* **WHAT YOU ARE ASKED TO DO**
Reproduce each item below verbatim, without changing a single character.

* **RECORD SET**
***

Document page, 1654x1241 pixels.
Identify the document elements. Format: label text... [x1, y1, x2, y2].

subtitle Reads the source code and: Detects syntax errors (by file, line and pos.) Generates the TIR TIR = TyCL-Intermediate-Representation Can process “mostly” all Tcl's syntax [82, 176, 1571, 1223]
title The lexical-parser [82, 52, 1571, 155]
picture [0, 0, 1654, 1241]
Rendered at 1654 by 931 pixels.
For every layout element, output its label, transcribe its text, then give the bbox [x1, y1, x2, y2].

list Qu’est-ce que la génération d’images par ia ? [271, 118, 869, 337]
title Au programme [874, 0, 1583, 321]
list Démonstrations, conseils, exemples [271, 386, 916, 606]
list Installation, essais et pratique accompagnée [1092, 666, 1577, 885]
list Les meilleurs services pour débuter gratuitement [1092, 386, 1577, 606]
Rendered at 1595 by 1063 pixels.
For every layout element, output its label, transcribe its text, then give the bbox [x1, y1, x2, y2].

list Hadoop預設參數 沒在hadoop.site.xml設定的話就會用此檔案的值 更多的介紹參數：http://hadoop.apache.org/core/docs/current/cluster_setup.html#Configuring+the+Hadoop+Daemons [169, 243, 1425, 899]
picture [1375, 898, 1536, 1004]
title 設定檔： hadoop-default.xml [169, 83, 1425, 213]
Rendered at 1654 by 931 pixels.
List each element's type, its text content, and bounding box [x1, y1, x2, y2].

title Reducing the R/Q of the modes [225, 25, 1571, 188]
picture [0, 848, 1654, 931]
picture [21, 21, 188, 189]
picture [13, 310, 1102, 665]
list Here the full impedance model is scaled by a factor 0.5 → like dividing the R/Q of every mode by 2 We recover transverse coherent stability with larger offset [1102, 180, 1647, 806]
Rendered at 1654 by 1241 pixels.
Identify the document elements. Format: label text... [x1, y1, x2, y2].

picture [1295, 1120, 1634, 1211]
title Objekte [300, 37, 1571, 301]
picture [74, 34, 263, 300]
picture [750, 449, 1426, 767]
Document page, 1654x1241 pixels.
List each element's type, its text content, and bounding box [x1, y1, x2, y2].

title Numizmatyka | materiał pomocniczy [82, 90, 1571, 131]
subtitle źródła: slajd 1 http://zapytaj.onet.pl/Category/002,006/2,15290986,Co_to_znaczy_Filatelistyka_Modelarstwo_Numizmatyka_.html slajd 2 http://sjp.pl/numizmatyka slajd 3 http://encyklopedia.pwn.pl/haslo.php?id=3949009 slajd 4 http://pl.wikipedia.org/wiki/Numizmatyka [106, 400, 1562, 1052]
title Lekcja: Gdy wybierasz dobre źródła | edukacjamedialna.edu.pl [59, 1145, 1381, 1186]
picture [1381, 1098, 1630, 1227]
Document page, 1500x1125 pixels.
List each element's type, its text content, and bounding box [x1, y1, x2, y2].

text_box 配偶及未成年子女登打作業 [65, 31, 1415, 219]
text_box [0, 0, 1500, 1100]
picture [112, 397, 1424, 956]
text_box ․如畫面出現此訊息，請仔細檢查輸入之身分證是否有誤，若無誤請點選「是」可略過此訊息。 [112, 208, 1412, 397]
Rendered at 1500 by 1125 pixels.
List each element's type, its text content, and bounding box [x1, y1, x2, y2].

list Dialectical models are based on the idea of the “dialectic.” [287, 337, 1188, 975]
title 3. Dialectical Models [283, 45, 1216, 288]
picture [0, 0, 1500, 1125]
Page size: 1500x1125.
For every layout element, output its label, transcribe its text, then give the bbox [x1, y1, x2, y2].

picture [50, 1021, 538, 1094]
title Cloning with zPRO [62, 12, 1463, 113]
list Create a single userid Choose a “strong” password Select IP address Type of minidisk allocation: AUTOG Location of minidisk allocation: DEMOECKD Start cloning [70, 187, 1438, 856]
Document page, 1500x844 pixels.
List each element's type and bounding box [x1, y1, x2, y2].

***

* **RESULT OF THE EXERCISE**
Document page, 1654x1241 pixels.
Identify the document elements. Format: label text... [x1, y1, x2, y2].

subtitle Reads the source code and: Detects syntax errors (by file, line and pos.) Generates the TIR TIR = TyCL-Intermediate-Representation Can process “mostly” all Tcl's syntax [82, 176, 1571, 1223]
title The lexical-parser [82, 52, 1571, 155]
picture [0, 0, 1654, 1241]
Rendered at 1654 by 931 pixels.
For every layout element, output its label, transcribe its text, then give the bbox [x1, y1, x2, y2].

list Qu’est-ce que la génération d’images par ia ? [271, 118, 869, 337]
title Au programme [874, 0, 1583, 321]
list Démonstrations, conseils, exemples [271, 386, 916, 606]
list Installation, essais et pratique accompagnée [1092, 666, 1577, 885]
list Les meilleurs services pour débuter gratuitement [1092, 386, 1577, 606]
Rendered at 1595 by 1063 pixels.
For every layout element, output its label, transcribe its text, then give the bbox [x1, y1, x2, y2].

list Hadoop預設參數 沒在hadoop.site.xml設定的話就會用此檔案的值 更多的介紹參數：http://hadoop.apache.org/core/docs/current/cluster_setup.html#Configuring+the+Hadoop+Daemons [169, 243, 1425, 899]
picture [1375, 898, 1536, 1004]
title 設定檔： hadoop-default.xml [169, 83, 1425, 213]
Rendered at 1654 by 931 pixels.
List each element's type, its text content, and bounding box [x1, y1, x2, y2].

title Reducing the R/Q of the modes [225, 25, 1571, 188]
picture [0, 848, 1654, 931]
picture [21, 21, 188, 189]
picture [13, 310, 1102, 665]
list Here the full impedance model is scaled by a factor 0.5 → like dividing the R/Q of every mode by 2 We recover transverse coherent stability with larger offset [1102, 180, 1647, 806]
Rendered at 1654 by 1241 pixels.
Identify the document elements. Format: label text... [x1, y1, x2, y2].

picture [1295, 1120, 1634, 1211]
title Objekte [300, 37, 1571, 301]
picture [74, 34, 263, 300]
picture [750, 449, 1426, 767]
Document page, 1654x1241 pixels.
List each element's type, its text content, and bounding box [x1, y1, x2, y2].

title Numizmatyka | materiał pomocniczy [82, 90, 1571, 131]
subtitle źródła: slajd 1 http://zapytaj.onet.pl/Category/002,006/2,15290986,Co_to_znaczy_Filatelistyka_Modelarstwo_Numizmatyka_.html slajd 2 http://sjp.pl/numizmatyka slajd 3 http://encyklopedia.pwn.pl/haslo.php?id=3949009 slajd 4 http://pl.wikipedia.org/wiki/Numizmatyka [106, 400, 1562, 1052]
title Lekcja: Gdy wybierasz dobre źródła | edukacjamedialna.edu.pl [59, 1145, 1381, 1186]
picture [1381, 1098, 1630, 1227]
Document page, 1500x1125 pixels.
List each element's type, its text content, and bounding box [x1, y1, x2, y2].

text_box 配偶及未成年子女登打作業 [65, 31, 1415, 219]
text_box [0, 0, 1500, 1100]
picture [112, 397, 1424, 956]
text_box ․如畫面出現此訊息，請仔細檢查輸入之身分證是否有誤，若無誤請點選「是」可略過此訊息。 [112, 208, 1412, 397]
Rendered at 1500 by 1125 pixels.
List each element's type, its text content, and bounding box [x1, y1, x2, y2].

list Dialectical models are based on the idea of the “dialectic.” [287, 337, 1188, 975]
title 3. Dialectical Models [283, 45, 1216, 288]
picture [0, 0, 1500, 1125]
Page size: 1500x1125.
For every layout element, output its label, transcribe its text, then give the bbox [x1, y1, x2, y2].

picture [50, 1021, 538, 1094]
title Cloning with zPRO [62, 12, 1463, 113]
list Create a single userid Choose a “strong” password Select IP address Type of minidisk allocation: AUTOG Location of minidisk allocation: DEMOECKD Start cloning [70, 187, 1438, 856]
Document page, 1500x844 pixels.
List each element's type and bounding box [x1, y1, x2, y2].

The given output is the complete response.